As I have mentioned many times, I try to challenge myself to do something new in each post. This time it was to work with a white background. I used a lighting tent and a few off-camera flashes. It’s not my usual style but I’m pretty pleased with the results. =)
This single serving, gluten free, two minute coconut cake is super easy and delicious. The coconut flour has a really unique texture and just melts in your mouth. At one point I said that if you ever make anything from this site it should be the two minute carrot cake; now I’m gonna have to say it should be this. I eat it for breakfast. =D
Ingredients for the Coconut Cake
- 3 Tbs coconut flour
- 2 Tsp sugar
- 1 packet stevia (optional but cake will not be very sweet without it)
- 1/4 tsp baking powder
- 1/4 tsp baking soda
- 1/8 tsp salt
- 1 Tbs coconut oil
- 1 Tbs non-dairy milk
- 1.5 Tbs coconut milk
- 1/3 cup silken tofu
- Combine all the ingredients in a bowl and stir vigorously until combined.
- Microwave 2 – 3 minutes.
- Eat by itself or serve with vanilla cashew icing and a sprinkle of shaved coconut.
* Note that microwaving times will vary. The cake should be firm to the touch. Microwave 30-60 seconds longer if need be.
* It should also be mentioned that this cake expands quite a bit so use a larger bowl or cup.
*For those that care, this coconut cake has 310 calories.
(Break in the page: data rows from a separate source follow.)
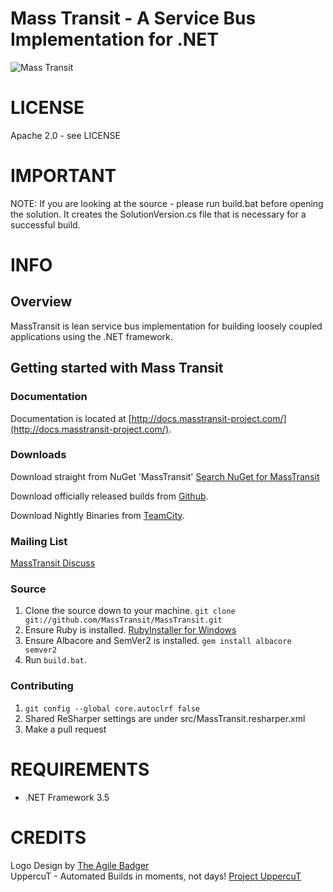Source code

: Mass Transit - A Service Bus Implementation for .NET
=======

![Mass Transit](http://www.phatboyg.com/mt-logo.png "Mass Transit")

# LICENSE
Apache 2.0 - see LICENSE

# IMPORTANT
NOTE: If you are looking at the source - please run build.bat before opening the solution. It creates the SolutionVersion.cs file that is necessary for a successful build.

# INFO
## Overview
MassTransit is lean service bus implementation for building loosely coupled applications using the .NET framework.

## Getting started with Mass Transit
### Documentation

Documentation is located at [http://docs.masstransit-project.com/](http://docs.masstransit-project.com/).

### Downloads
 Download straight from NuGet 'MassTransit' [Search NuGet for MassTransit](http://nuget.org/List/Search?packageType=Packages&searchCategory=All+Categories&searchTerm=MassTransit&sortOrder=package-download-count&pageSize=10)
 
 Download officially released builds from 
 [Github](http://github.com/masstransit/masstransit/downloads/).
 
 Download Nightly Binaries from [TeamCity](http://teamcity.codebetter.com/viewType.html?buildTypeId=bt8&tab=buildTypeStatusDiv).

### Mailing List

[MassTransit Discuss](http://groups.google.com/group/masstransit-discuss)

### Source

1. Clone the source down to your machine. 
  `git clone git://github.com/MassTransit/MassTransit.git`
2. Ensure Ruby is installed. [RubyInstaller for Windows](http://rubyinstaller.org/)
3. Ensure Albacore and SemVer2 is installed.
  `gem install albacore semver2`
4. Run `build.bat`.

### Contributing 

1. `git config --global core.autoclrf false`
2. Shared ReSharper settings are under src/MassTransit.resharper.xml
3. Make a pull request

 
# REQUIREMENTS
* .NET Framework 3.5 


# CREDITS
Logo Design by [The Agile Badger](http://www.theagilebadger.com)  
UppercuT - Automated Builds in moments, not days! [Project UppercuT](http://projectuppercut.org)
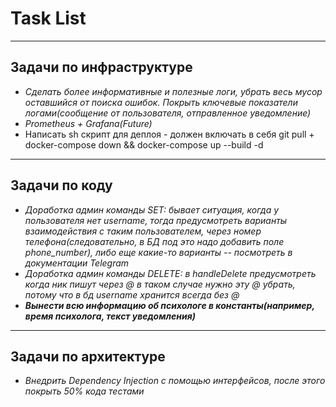 # Task List

---

## Задачи по инфраструктуре
* <em>Сделать более информативные и полезные логи, убрать
весь мусор оставшийся от поиска ошибок. Покрыть ключевые показатели логами(сообщение от пользователя,
отправленное уведомление)</em>
* <em>Prometheus + Grafana(Future)</em>
* Написать sh скрипт для деплоя - должен включать в себя git pull + docker-compose down && docker-compose up --build -d


---

## Задачи по коду

* <em>Доработка админ команды SET: бывает ситуация, 
когда у пользователя нет username, тогда предусмотреть варианты 
взаимодействия с таким пользователем, через номер телефона(следовательно, 
в БД под это надо добавить поле phone_number), либо еще какие-то варианты
 -- посмотреть в документации Telegram </em>
* <em>Доработка админ команды DELETE: в handleDelete предусмотреть когда ник пишут через @
в таком случае нужно эту @ убрать, потому что в бд username хранится всегда без @</em>
* <em>**Вынести всю информацию об психологе в константы(например, 
время психолога, текст уведомления)**</em>

---

## Задачи по архитектуре

* <em>Внедрить Dependency Injection с помощью интерфейсов, после этого покрыть
 50% кода тестами</em>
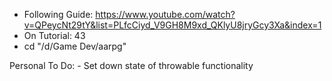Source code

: - Following Guide: https://www.youtube.com/watch?v=QPeycNt29tY&list=PLfcCiyd_V9GH8M9xd_QKlyU8jryGcy3Xa&index=1
- On Tutorial: 43
- cd "/d/Game Dev/aarpg"

Personal To Do:
	- Set down state of throwable functionality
Marshall jumped in the lighting tent and I snapped a shot of him right before he sneezed. How cute is he? I totally made this my desktop background.
If you’d like, you can make it your desktop image too. =)
Check it out! My photo is in the Feb/March issue of BUST magazine. I photographed Isa Chandra’s apple pie and olive oil crust. It was SO tasty! You can find the recipe in BUST mag (obviously) or in Vegan Pie in the Sky. BUST and Isa rule!